A man gets arrested for “jailbreaking” video game consoles.
Specifically this guy was arrested for selling his services to crack Wii, Playstation and Xbox consoles so that users could ostensibly use back-up copies of their games. The Digital Millennium Copyright Act is pretty specific on this point:
“(2) No person shall manufacture, import, offer to the public, provide, or otherwise traffic in any technology, product, service, device, component, or part thereof, that—
Note that this relates to anyone making a profit from hacking a device. If someone wants to crack his own device, good luck and hope you don’t brick it. Once you get into buying pirated software for a hacked unit, that’s also another story – shades of the RIAA which has lately been successful in winning convictions for ridiculous amounts of money against downloaders. In this case the indictment is very specific (Copy HERE) in alleging these actions for financial gain.

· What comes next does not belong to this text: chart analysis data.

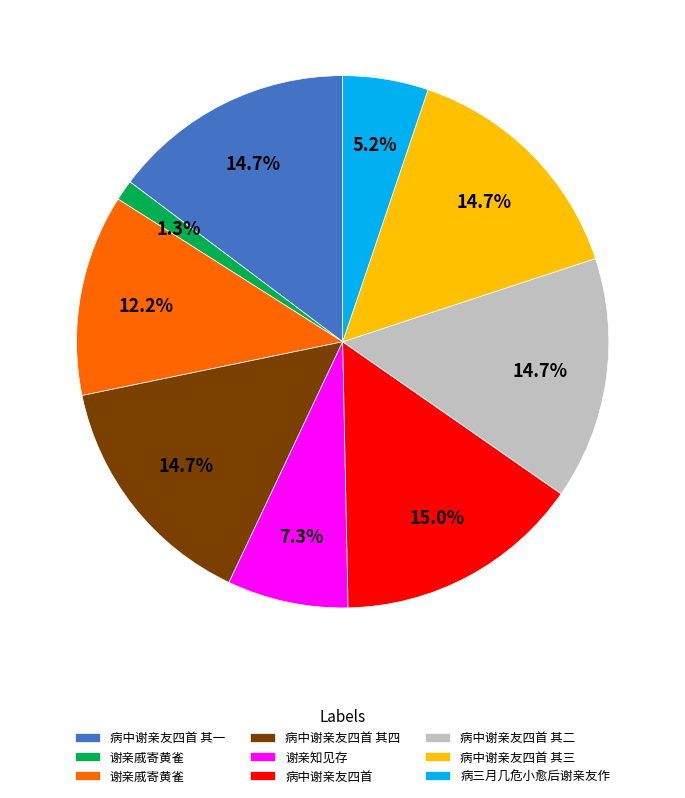

Does any single category account for the majority?

No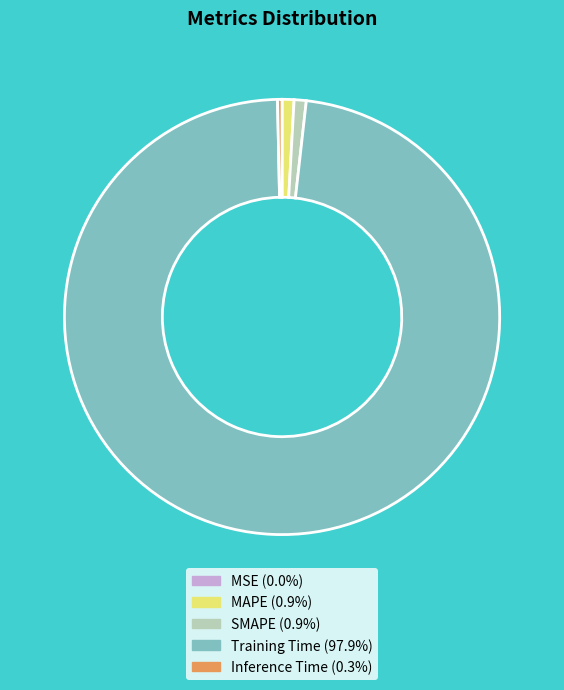

Which has a higher value, MAPE or Inference Time?

MAPE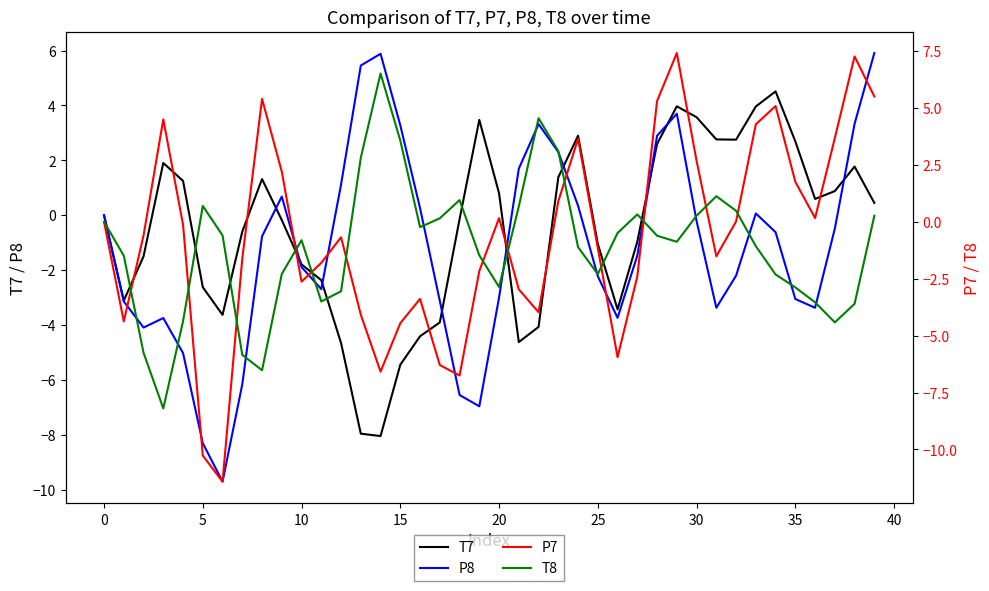

What is the minimum value for P8?

-9.7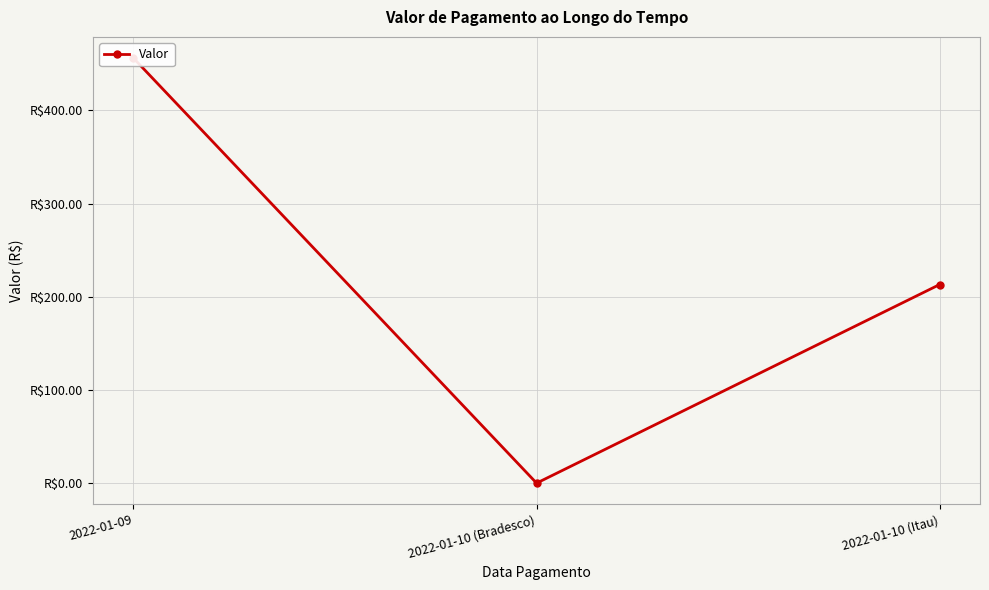

How many data points are less than 213?

1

You can take issue with the law, but it is quite clear that it applies to this case and the alleged actions are in violation. Whether or not the law is to our liking is quite another issue, which seems to be the basis for almost all the comments I’ve seen on this issue. My take is that what you do with stuff you’ve bought is your ticket, but crossing the line by doing it for others can get you into some hot water. Folks are jailbreaking iPhones and the like but at their own peril – if it bricks, it’s on your watch.
Serendipitously Maximum PC just happened to run a series of hacking articles today:
- Custom Firmware Rocks! How to Hack Gadgets with New Software
- How-To: Hack Your Canon PowerShot Digital Camera
- How-To: Hack Your PSP the Easy Way
- How-To: Hack Your Router to Manage Network Traffic
- How-To: Install RockBox on your MP3 player
Many of our readers are tinkerers – I know many of you have probably helped a friend to build an overclocked PC or two and might find these articles interesting. Knowing where to draw the line is just the smart thing to do.